-- Opening Marker --

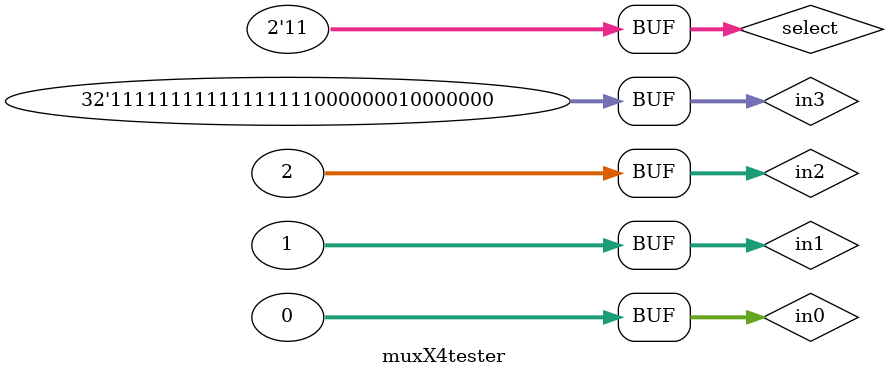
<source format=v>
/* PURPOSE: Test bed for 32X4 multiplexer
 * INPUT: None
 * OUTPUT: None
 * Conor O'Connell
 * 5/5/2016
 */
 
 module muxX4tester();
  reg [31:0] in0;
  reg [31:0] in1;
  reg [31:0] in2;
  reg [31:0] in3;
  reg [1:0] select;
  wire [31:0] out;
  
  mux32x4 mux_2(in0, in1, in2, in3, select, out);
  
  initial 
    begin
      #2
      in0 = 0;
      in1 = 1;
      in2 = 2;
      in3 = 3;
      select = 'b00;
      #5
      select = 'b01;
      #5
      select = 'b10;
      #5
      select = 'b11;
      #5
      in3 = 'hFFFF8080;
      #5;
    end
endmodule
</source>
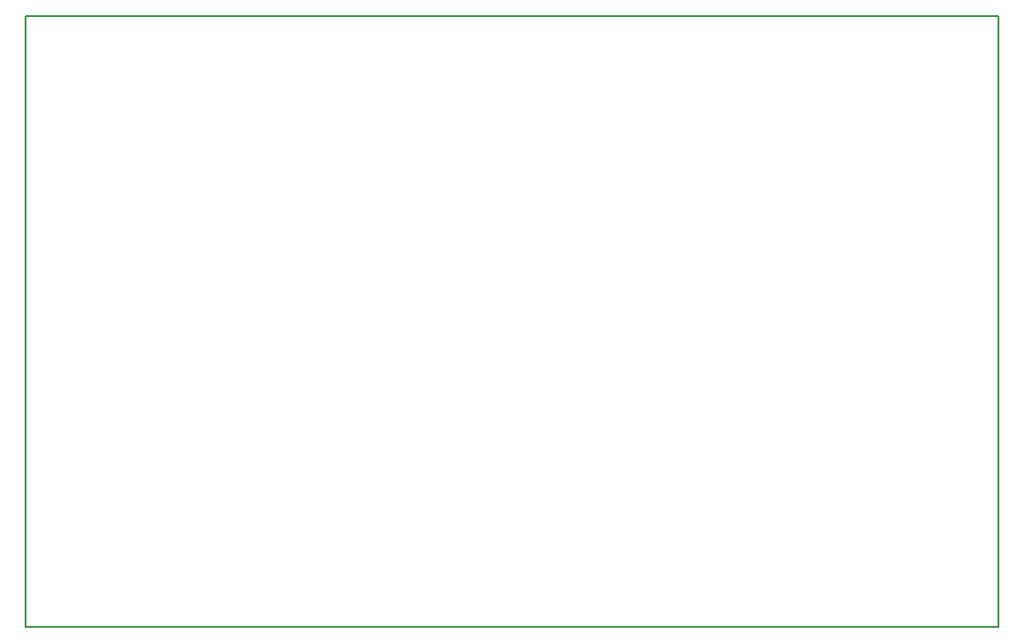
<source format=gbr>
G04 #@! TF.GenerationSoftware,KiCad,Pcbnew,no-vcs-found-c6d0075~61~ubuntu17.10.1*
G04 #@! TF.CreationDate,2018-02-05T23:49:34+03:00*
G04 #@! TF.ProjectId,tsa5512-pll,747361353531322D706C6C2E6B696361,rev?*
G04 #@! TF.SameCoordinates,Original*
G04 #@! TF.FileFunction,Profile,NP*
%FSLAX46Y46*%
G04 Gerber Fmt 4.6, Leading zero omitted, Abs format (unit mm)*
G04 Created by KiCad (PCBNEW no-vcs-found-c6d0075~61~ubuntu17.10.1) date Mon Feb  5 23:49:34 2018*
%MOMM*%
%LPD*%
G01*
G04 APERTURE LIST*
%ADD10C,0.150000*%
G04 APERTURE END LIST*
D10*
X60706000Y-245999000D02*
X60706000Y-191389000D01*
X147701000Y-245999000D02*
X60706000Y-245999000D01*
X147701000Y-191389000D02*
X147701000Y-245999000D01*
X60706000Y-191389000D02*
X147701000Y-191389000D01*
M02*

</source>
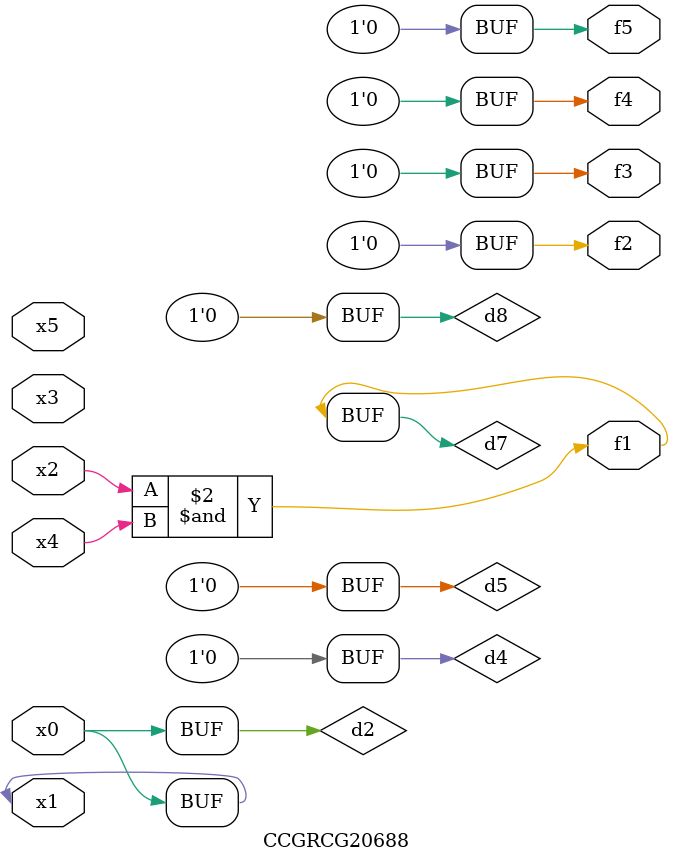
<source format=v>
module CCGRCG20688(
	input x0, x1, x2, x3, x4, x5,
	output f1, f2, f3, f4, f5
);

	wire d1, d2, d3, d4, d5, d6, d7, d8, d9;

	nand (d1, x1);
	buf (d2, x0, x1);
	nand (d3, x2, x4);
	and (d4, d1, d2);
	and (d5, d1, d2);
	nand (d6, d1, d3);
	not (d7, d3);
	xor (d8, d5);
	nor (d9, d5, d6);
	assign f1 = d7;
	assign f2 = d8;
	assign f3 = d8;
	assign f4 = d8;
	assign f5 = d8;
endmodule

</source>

-- Closing Marker --

What needs to be done >> I would like you to report every line in the listing above that contains "APERTURE".

Output for this exercise >>
G04 APERTURE LIST*
G04 APERTURE END LIST*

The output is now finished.